Là, il sourit largement, pour encourager. Il essaye toujours de mettre une touche de légèreté dans la situation parce que lorsqu’il montre ses clichés à une personne, soit elle s’est fait démonter le portrait ou elle a assisté à une scène soudaine et violente, soit elle s’est fait violer, soit quelqu’un s’est fait assassiner sous ses yeux, ce genre de choses, donc l’atmosphère est rarement décontractée.
— Mais d’autres fois, poursuit-il avec une mine sérieuse, pondérée, il faut du temps. Alors, quand vous vous fatiguez, vous me le dites, d’accord ? On n’est pas pressés…
Anne hoche la tête. Son regard laiteux va vers Camille, elle comprend. Elle fait signe que oui.
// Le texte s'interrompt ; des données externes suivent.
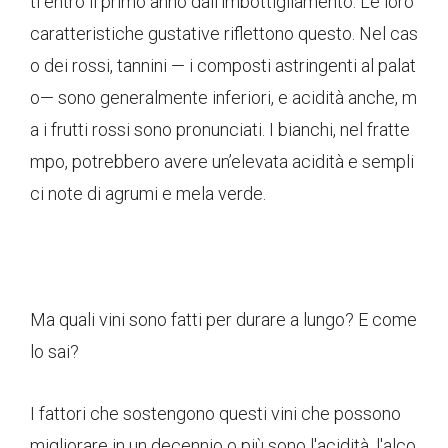
ti entro il primo anno dall'imbottigliamento. Le loro
caratteristiche gustative riflettono questo. Nel cas
o dei rossi, tannini — i composti astringenti al palat
o— sono generalmente inferiori, e acidità anche, m
a i frutti rossi sono pronunciati. I bianchi, nel fratte
mpo, potrebbero avere un’elevata acidità e sempli
ci note di agrumi e mela verde.
Ma quali vini sono fatti per durare a lungo? E come
lo sai?
I fattori che sostengono questi vini che possono
migliorare in un decennio o più sono l'acidità, l'alco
C’est le signal, le technicien dit :
— OK, je vous explique comment on va procéder.
12 h 15
Sur le coup, et bien qu’il ne soit pas d’humeur, Camille pense à un gag ou à une provocation de la commissaire Michard, mais non, rien de plus sérieux. L’agent en uniforme qu’on lui a envoyé, c’est le képi qu’il a croisé la veille passage Monier, le type efflanqué avec des cernes bleus sous les yeux qui lui donnent l’air de sortir de la tombe. Camille, s’il était superstitieux, y verrait un sale présage. Or il est superstitieux. Le genre à se livrer à des gestes conjuratoires, il craint les mauvais signes et en voyant à la porte de la chambre d’Anne un flic à tête de mort, il a du mal à rester calme.
Le flic esquisse un salut de l’index vers la tempe, que Camille interrompt en cours de route.
— Verhœven, dit-il.
— Commandant…, répond tout de même le flic en lui tendant une main squelettique, froide.
Un mètre quatre-vingt-trois, évalue Camille.
Et organisé. Il a déjà rapatrié jusqu’au couloir la meilleure chaise de la salle d’attente. À côté de lui, posé contre le mur, un petit sac marin bleu. Sa femme doit lui préparer les sandwichs, le thermos, mais surtout Camille hume l’odeur de la cigarette. Il serait vingt heures et pas midi, il le foutrait à la porte à la seconde même parce qu’à la première cigarette le tueur embusqué observe son parcours, minute soigneusement son petit rituel, à la deuxième cigarette il vérifie le minutage, à la troisième il le laisse sortir et dès que le flic est à la distance maximale, il n’a plus qu’à monter dans la chambre et arroser Anne au fusil à pompe. On lui envoie le plus grand mais peut-être aussi le plus con. Rien de grave pour le moment. Camille imagine mal le tueur revenir aussi vite et en pleine journée.